A major goal of social skills training is teaching persons who may or have emotional problems about the verbal as well as nonverbal behaviours involved in social interactions. There are many people who have never been taught such interpersonal skills as making “small talk” in social settings, or the importance of good eye contact during a conversation. In addition, many people have not learned to “read” the many subtle cues contained in social interactions, such as how to tell when someone wants to change the topic of conversation or shift to another activity. Social skills training helps veteran to learn to interpret these and other social signals, so that they can determine how to act appropriately in the company of other people in a variety of different situations.
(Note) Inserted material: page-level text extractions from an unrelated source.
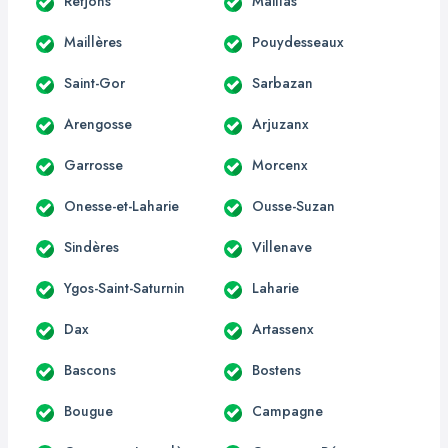
Retjons
Maillas
Maillères
Pouydesseaux
Saint-Gor
Sarbazan
Arengosse
Arjuzanx
Garrosse
Morcenx
Onesse-et-Laharie
Ousse-Suzan
Sindères
Villenave
Ygos-Saint-Saturnin
Laharie
Dax
Artassenx
Bascons
Bostens
Bougue
Campagne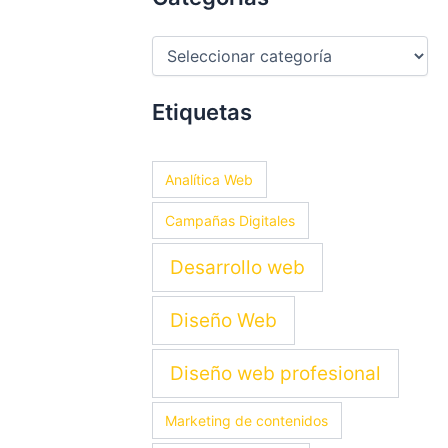
Etiquetas
Analítica Web
Campañas Digitales
Desarrollo web
Diseño Web
Diseño web profesional
Marketing de contenidos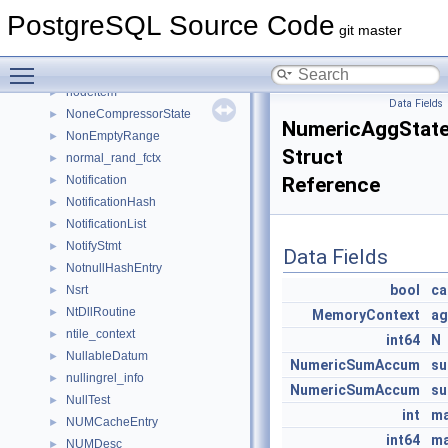
nfa
►
PostgreSQL Source Code
NODE
►
git master
Node
►
Toggle main menu visibility
NodeInstrumentation
►
nodeitem
►
Data Fields
NoneCompressorState
►
NumericAggStat
NonEmptyRange
►
Struct
normal_rand_fctx
►
Notification
Reference
►
NotificationHash
►
NotificationList
►
NotifyStmt
►
Data Fields
NotnullHashEntry
►
bool
ca
Nsrt
►
NtDllRoutine
►
MemoryContext
ag
ntile_context
►
int64
N
NullableDatum
►
NumericSumAccum
s
nullingrel_info
►
NumericSumAccum
s
NullTest
►
int
ma
NUMCacheEntry
►
int64
ma
NUMDesc
►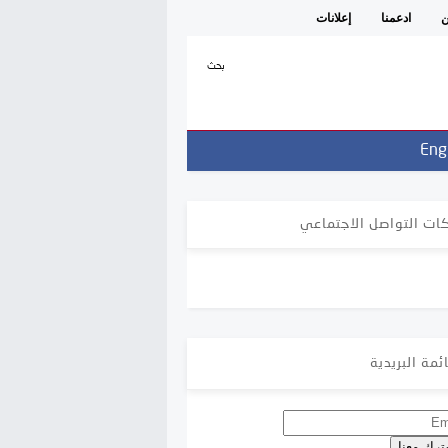
ن
ادعمنا
إعلانات
بحث
Eng
ات التواصل الاجتماعي
ئمة البريدية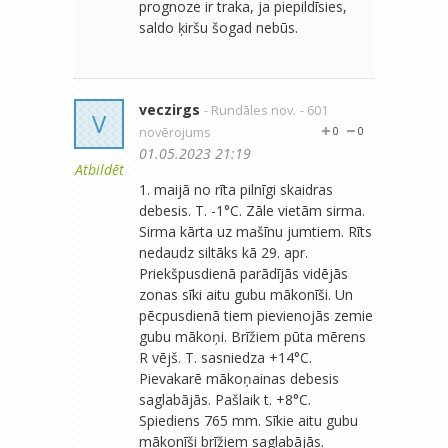
prognoze ir traka, ja piepildīsies,
saldo ķiršu šogad nebūs.
veczirgs
- Rundāles nov.
- 601
V
novērojums
0
0
01.05.2023 21:19
Atbildēt
1. maijā no rīta pilnīgi skaidras
debesis. T. -1°C. Zāle vietām sirma.
Sirma kārta uz mašīnu jumtiem. Rīts
nedaudz siltāks kā 29. apr.
Priekšpusdienā parādījās vidējās
zonas sīki aitu gubu mākonīši. Un
pēcpusdienā tiem pievienojās zemie
gubu mākoņi. Brīžiem pūta mērens
R vējš. T. sasniedza +14°C.
Pievakarē mākoņainas debesis
saglabājās. Pašlaik t. +8°C.
Spiediens 765 mm. Sīkie aitu gubu
mākonīši brīžiem saglabājās.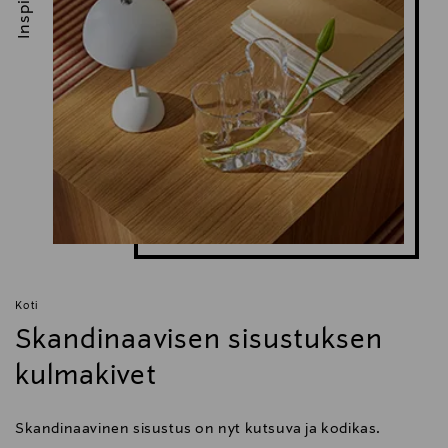
Koti
Skandinaavisen sisustuksen
kulmakivet
Skandinaavinen sisustus on nyt kutsuva ja kodikas.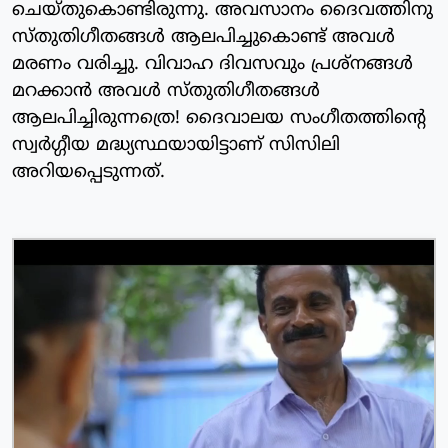
ചെയ്തുകൊണ്ടിരുന്നു. അവസാനം ദൈവത്തിനു
സ്തുതിഗീതങ്ങള്‍ ആലപിച്ചുകൊണ്ട് അവള്‍
മരണം വരിച്ചു. വിവാഹ ദിവസവും പ്രശ്‌നങ്ങള്‍
മറക്കാന്‍ അവള്‍ സ്തുതിഗീതങ്ങള്‍
ആലപിച്ചിരുന്നത്രെ! ദൈവാലയ സംഗീതത്തിന്റെ
സ്വര്‍ഗ്ഗീയ മദ്ധ്യസ്ഥയായിട്ടാണ് സിസിലി
അറിയപ്പെടുന്നത്.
Social Skills Training proceeds on the assumption that when people improve their social skills or change selected behaviours, they will raise their self-esteem and increase the likelihood that others will respond favourably to them. Veterans learn to change their social behaviour patterns by practicing selected behaviours in individual or group therapy sessions. Another goal of social skills training is improving a veteran’s ability to function in everyday social situations. Social skills training can help veterans to work on specific issues-for example, improving one’s telephone manners-that interfere with their jobs or daily lives.

Drugs maintenance and assessment for GP’s

Veterans come to us with their own medical history. During a two week stay, each of the treatment centres can help veterans conform to the medical treatment being prescribed by their own doctors. Whilst medicines cannot be dispensed by an individual treatment centre, appointments can be made with local GPs.

Physical Exercise and Outdoor Pursuits

Exercise is well known for stimulating positive mental well being. Some of our veterans have taken part in Outdoor Pursuits weeks in the Peak District that has seen very encouraging results. The week provides the opportunity for veterans to practice team building and team working skills and for them to rediscover abilities they had forgotten as a result of their psychological trauma and damage.

Occupational and Recreational Therapies

Occupational therapy uses purposeful activity and meaningful occupation to help people with mental health problems and plays a key role in helping people overcome problems and gain confidence in themselves.

Recreational Therapists help individuals reduce depression, stress, and anxiety; build confidence; and socialize effectively so that they can enjoy greater independence, as well as reduce or eliminate the effects of their illness or disability. Using a variety of techniques, including arts and crafts, animals, sports, games, music, and community outings, therapists treat and maintain the physical, mental, and emotional well-being of their veterans.